» WHAT TO DO:
Turn the lines of the records below, between the line holding "pose: elev=94.7 azim=169.1 roll=5.5 dist=1.10" and the line holding "Dot at: (308, 244)", inclusive, into a JSON list of strings with one string per line. Leave out the blank lines and the pictures.

» PROVIDED DATA:
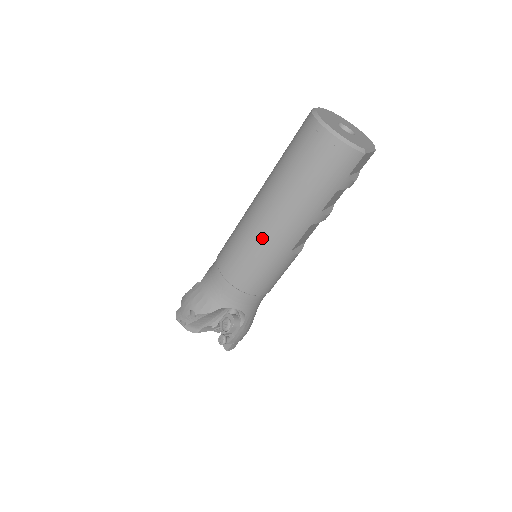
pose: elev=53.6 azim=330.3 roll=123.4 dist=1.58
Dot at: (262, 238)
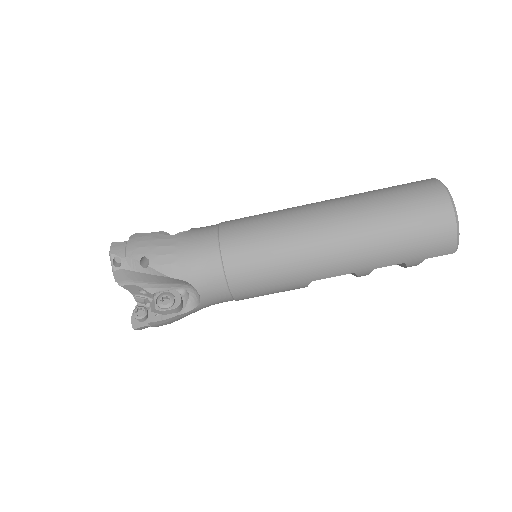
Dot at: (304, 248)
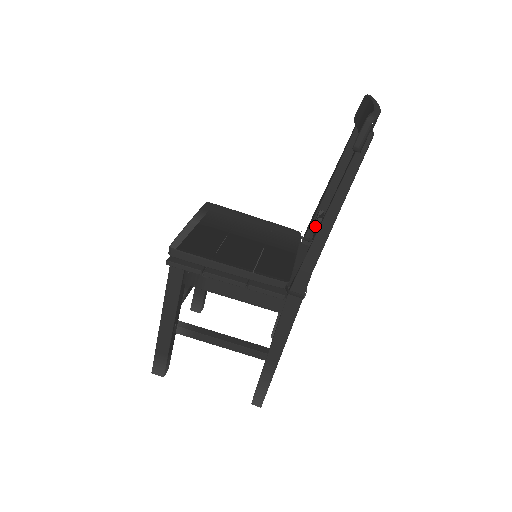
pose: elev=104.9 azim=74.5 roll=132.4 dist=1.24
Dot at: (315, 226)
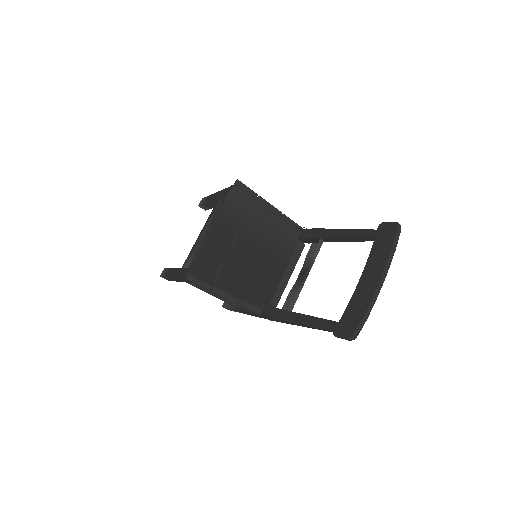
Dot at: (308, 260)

* * *

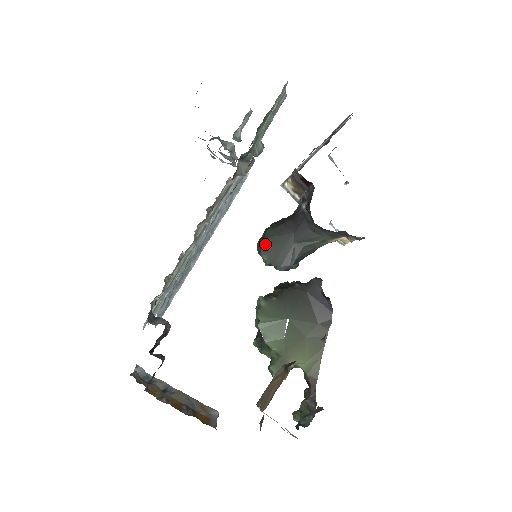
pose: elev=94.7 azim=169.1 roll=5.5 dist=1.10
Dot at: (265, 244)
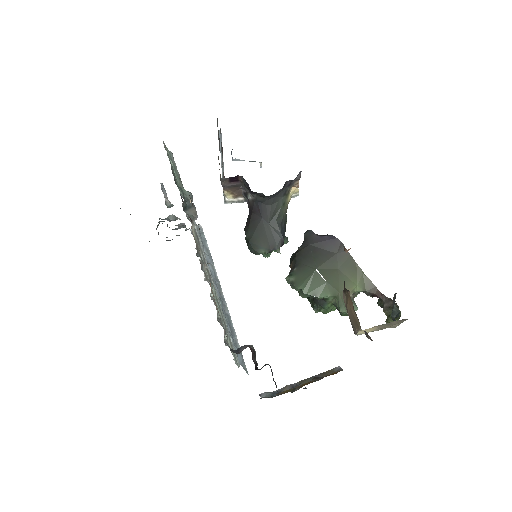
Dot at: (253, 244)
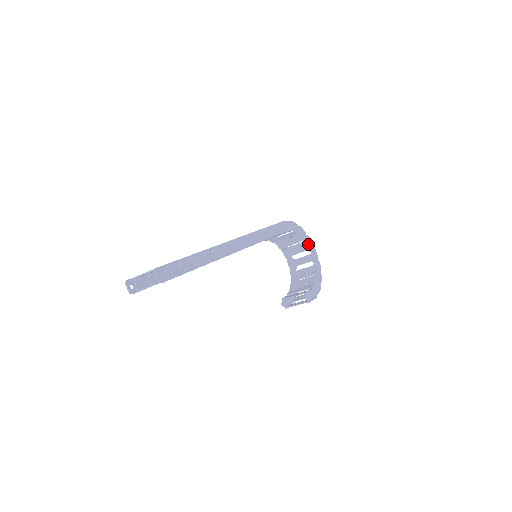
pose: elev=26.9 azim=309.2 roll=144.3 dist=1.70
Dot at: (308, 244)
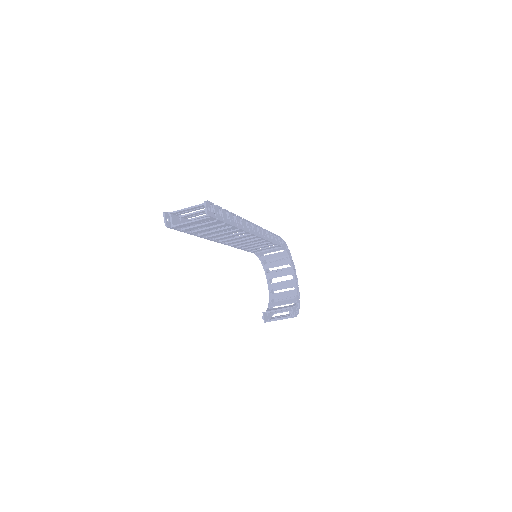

--

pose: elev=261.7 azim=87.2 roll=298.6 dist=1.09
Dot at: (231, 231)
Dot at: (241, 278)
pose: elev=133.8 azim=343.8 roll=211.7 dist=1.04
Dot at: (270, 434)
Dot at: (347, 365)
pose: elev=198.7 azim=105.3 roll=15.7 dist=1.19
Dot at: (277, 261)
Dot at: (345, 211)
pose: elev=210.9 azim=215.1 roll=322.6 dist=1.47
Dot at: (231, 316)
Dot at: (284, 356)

» TASK SOLUTION:
[
  "pose: elev=94.7 azim=169.1 roll=5.5 dist=1.10",
  "Dot at: (265, 244)",
  "Dot at: (253, 244)",
  "pose: elev=26.9 azim=309.2 roll=144.3 dist=1.70",
  "Dot at: (308, 244)"
]